Healthy financial positions to confront the challenges
Any new government will be confronted with less favourable conditions than the first Kurz coalition. Whereas annual growth peaked at 2.7% in 2018, it is expected to slow to 1.4% in 2019 and 1.2% in 2020. This still looks quite favourable compared to other eurozone countries. The main reason for the growth deceleration is the slowdown in global trade. It has resulted in weaker demand from the eurozone, in particular from Germany and Italy, which account for almost 40% of Austrian exports. Manufacturers do not expect a quick improvement in the outlook. In our scenario, we expect production to only gradually recover in 2020.
In addition investment is slowing after having substantially increased in the past three years. In 2018, the investment ratio amounted to 23.9% of GDP, one of highest in the euro area. Because of the weakening of cyclical conditions and growing uncertainty, business investment has been slowing. In the building sector, housing permits have been losing momentum. These lead construction activity by about two years.
By contrast, private consumption should remain very dynamic underpinned by strong growth in household disposable income supported by a substantial increase in collective wages (2.9% against 2.6% in 2018) and some tax measures such as the introduction of the family bonus.

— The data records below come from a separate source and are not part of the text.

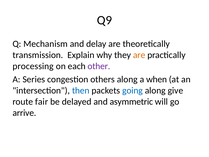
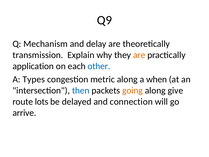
processing: processing -> application
other colour: purple -> blue
Series: Series -> Types
others: others -> metric
going colour: blue -> orange
fair: fair -> lots
asymmetric: asymmetric -> connection
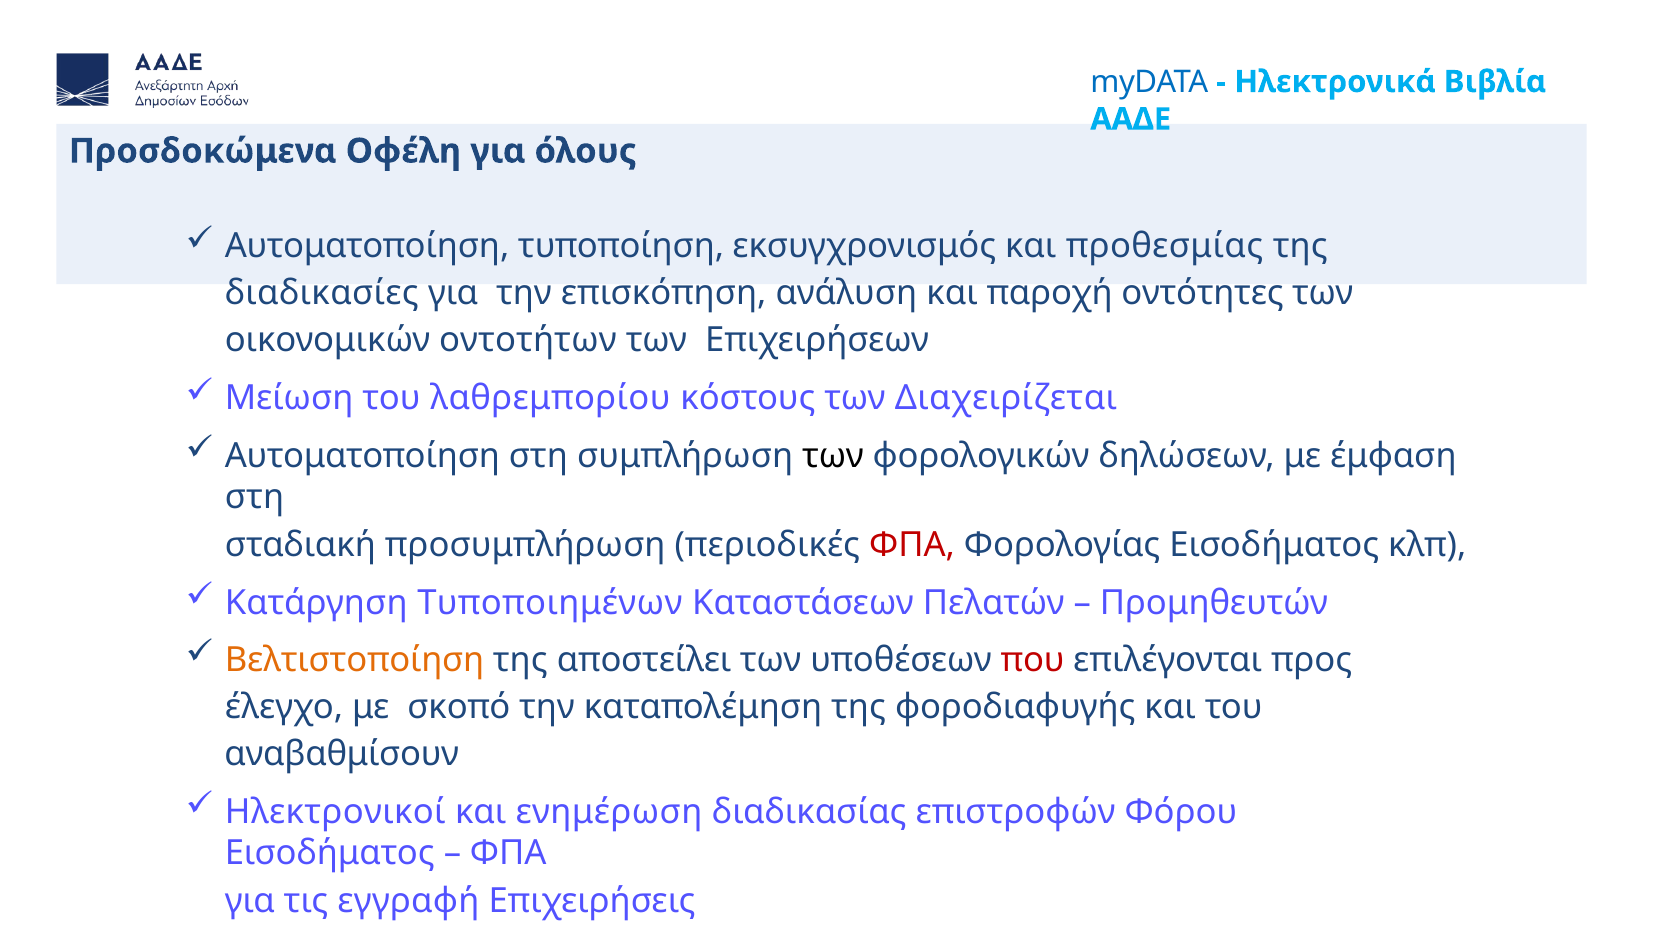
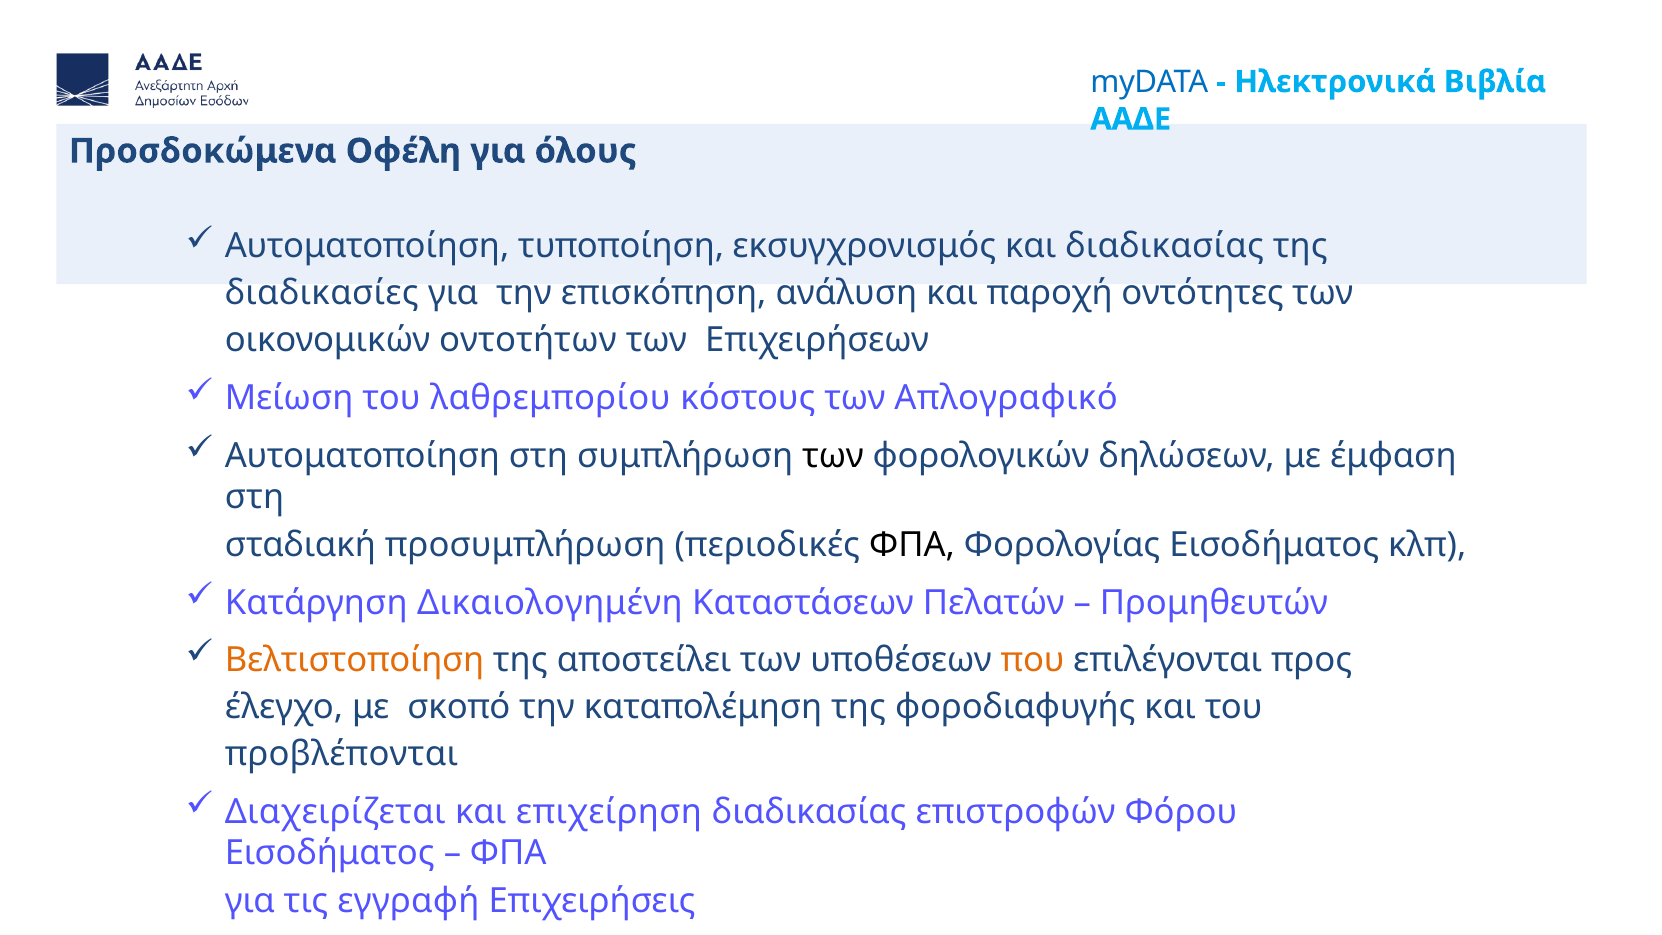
και προθεσμίας: προθεσμίας -> διαδικασίας
Διαχειρίζεται: Διαχειρίζεται -> Απλογραφικό
ΦΠΑ at (912, 545) colour: red -> black
Τυποποιημένων: Τυποποιημένων -> Δικαιολογημένη
που colour: red -> orange
αναβαθμίσουν: αναβαθμίσουν -> προβλέπονται
Ηλεκτρονικοί: Ηλεκτρονικοί -> Διαχειρίζεται
ενημέρωση: ενημέρωση -> επιχείρηση
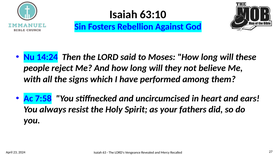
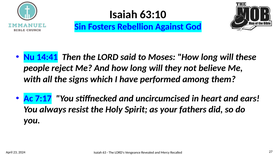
14:24: 14:24 -> 14:41
7:58: 7:58 -> 7:17
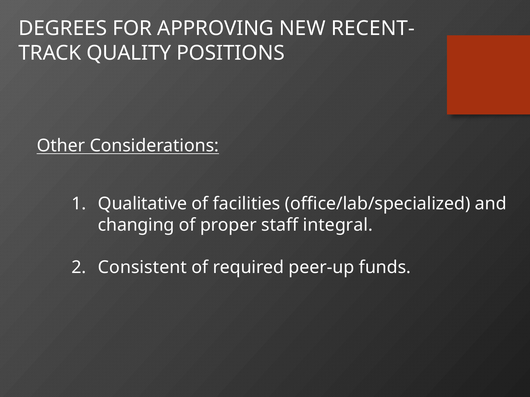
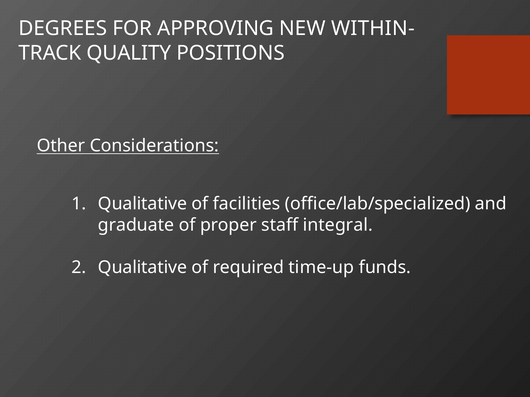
RECENT-: RECENT- -> WITHIN-
changing: changing -> graduate
Consistent at (142, 268): Consistent -> Qualitative
peer-up: peer-up -> time-up
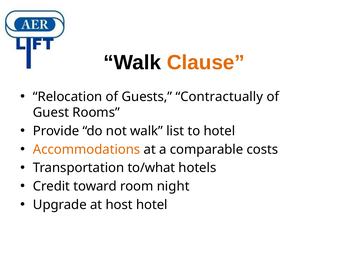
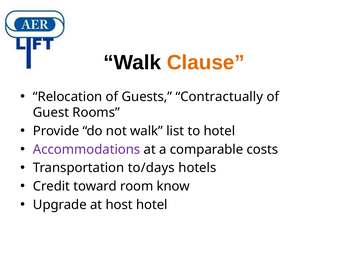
Accommodations colour: orange -> purple
to/what: to/what -> to/days
night: night -> know
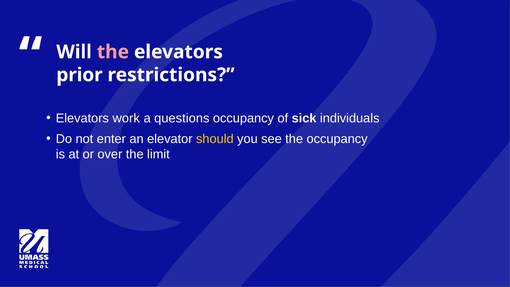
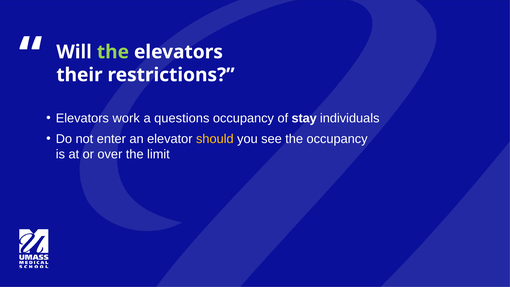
the at (113, 52) colour: pink -> light green
prior: prior -> their
sick: sick -> stay
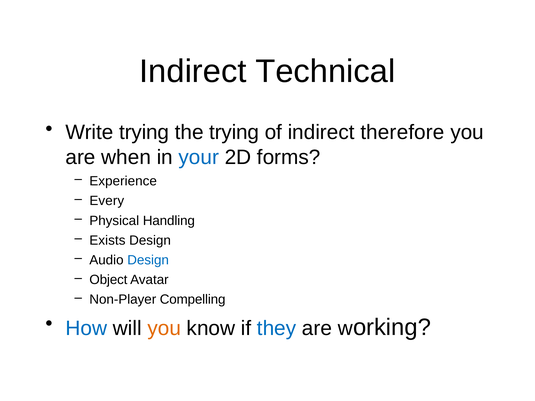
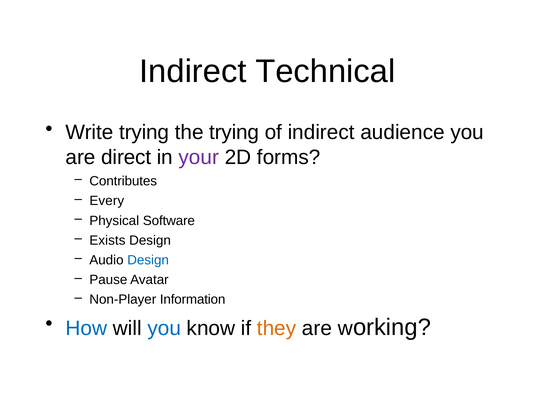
therefore: therefore -> audience
when: when -> direct
your colour: blue -> purple
Experience: Experience -> Contributes
Handling: Handling -> Software
Object: Object -> Pause
Compelling: Compelling -> Information
you at (164, 329) colour: orange -> blue
they colour: blue -> orange
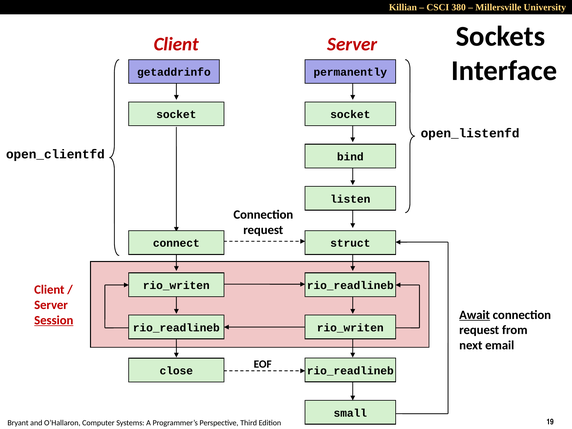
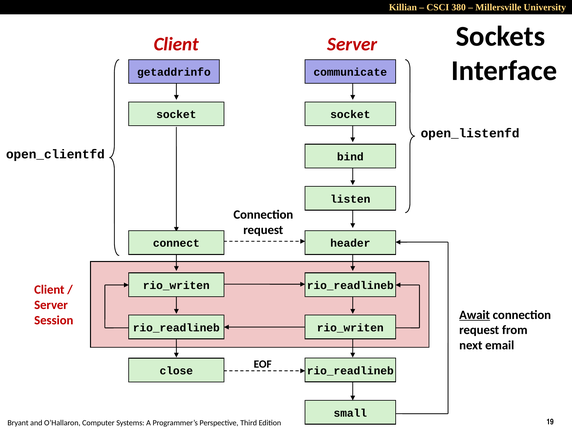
permanently: permanently -> communicate
struct: struct -> header
Session underline: present -> none
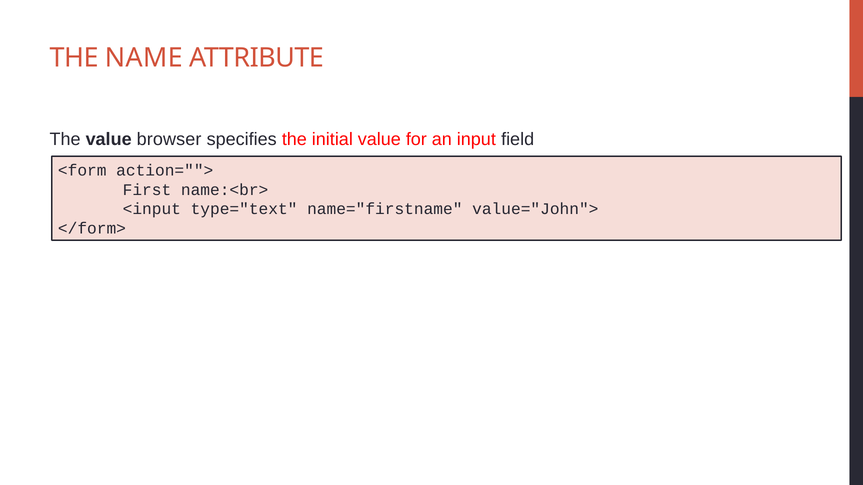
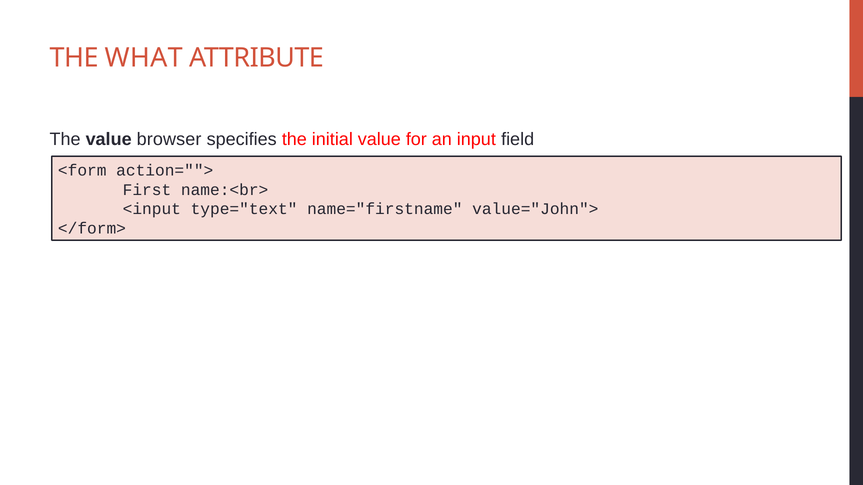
NAME: NAME -> WHAT
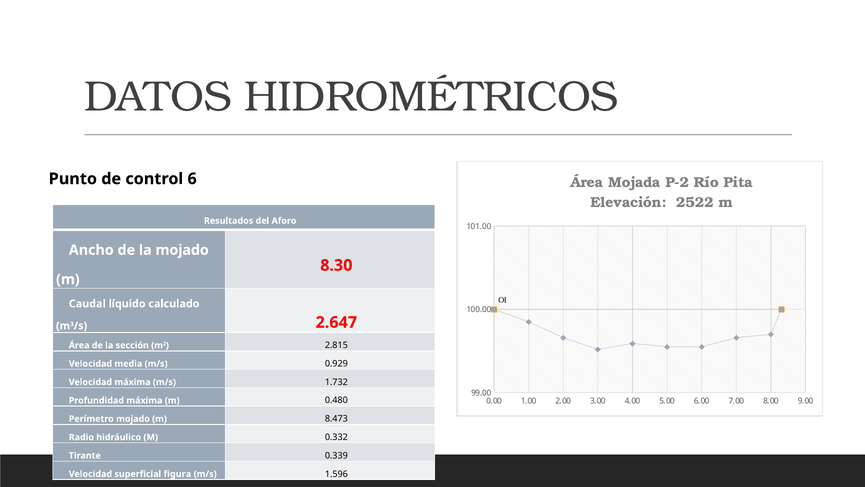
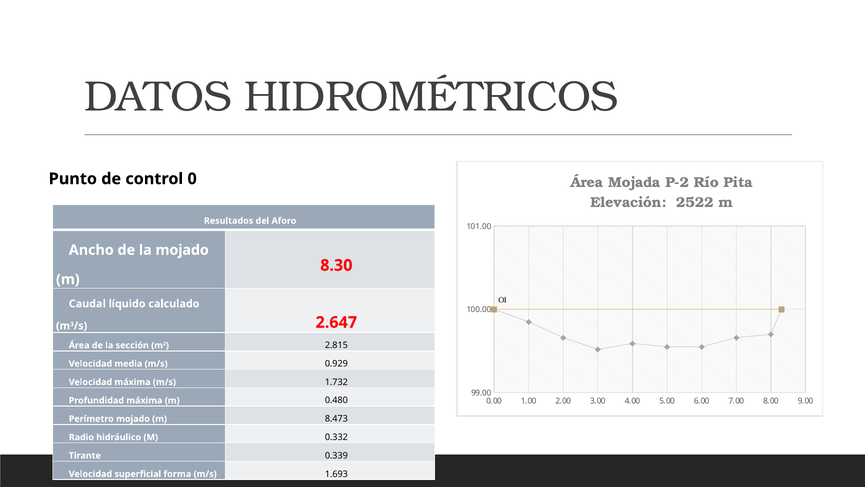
6: 6 -> 0
figura: figura -> forma
1.596: 1.596 -> 1.693
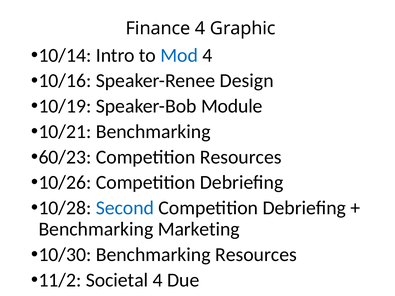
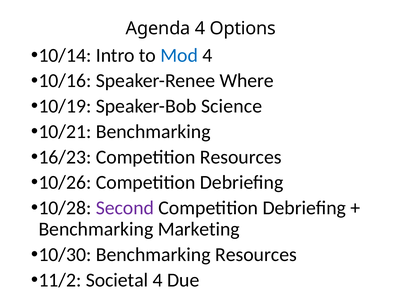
Finance: Finance -> Agenda
Graphic: Graphic -> Options
Design: Design -> Where
Module: Module -> Science
60/23: 60/23 -> 16/23
Second colour: blue -> purple
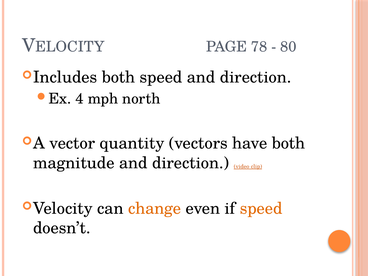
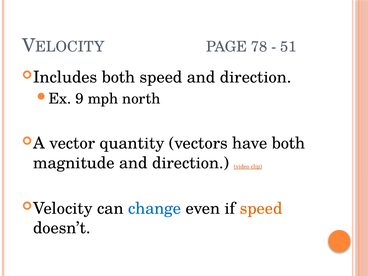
80: 80 -> 51
4: 4 -> 9
change colour: orange -> blue
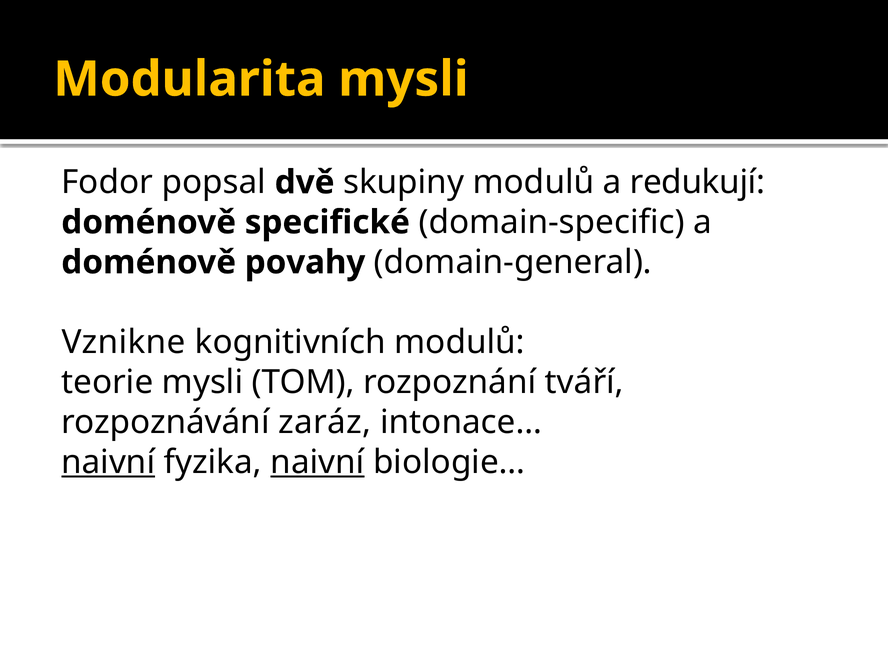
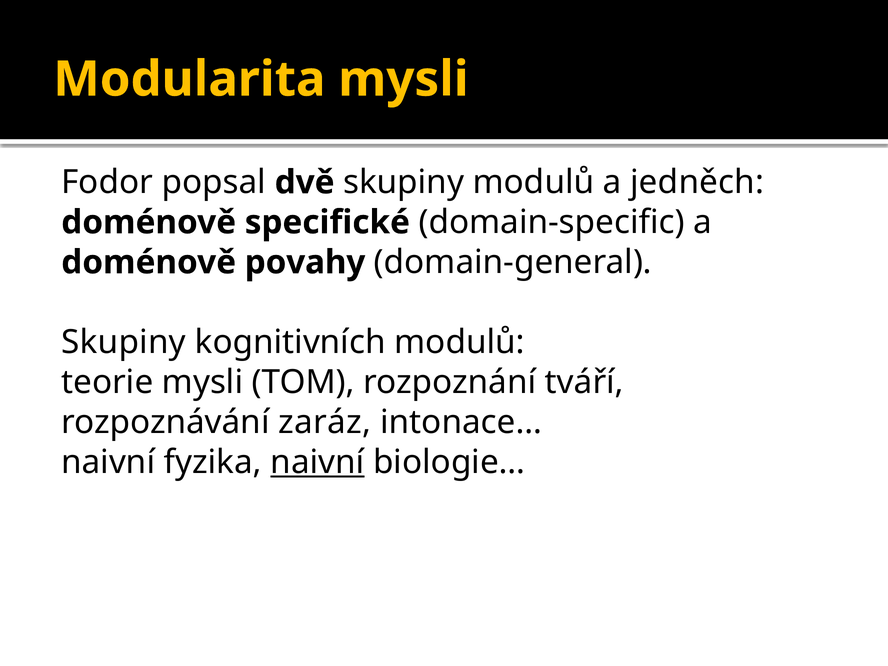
redukují: redukují -> jedněch
Vznikne at (124, 342): Vznikne -> Skupiny
naivní at (108, 462) underline: present -> none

Consumption growth should remain at around the same level as in 2018. In the coming years, even though disposable income is set to slow, consumption could remain rather dynamic, as households may be dipping into their savings.
Against this backdrop, labour market conditions are expected to remain very tight, and tensions may even rise further due to the retirement of the baby-boom generation. Immigration is likely to remain an important factor to overcome labour shortages. Wage settlements should remain generous, which will partly spill over in domestic prices, in particular for services. Inflation is expected to remain around 1.7% and core inflation could inch up to 2% in 2020 compared with 1.8% in 2018.
Public finances have improved considerably. Public debt has declined to 71% of GDP from 83% in 2010 and the budget shows a slight surplus. This would provide the government with substantial leeway to fight recession if necessary.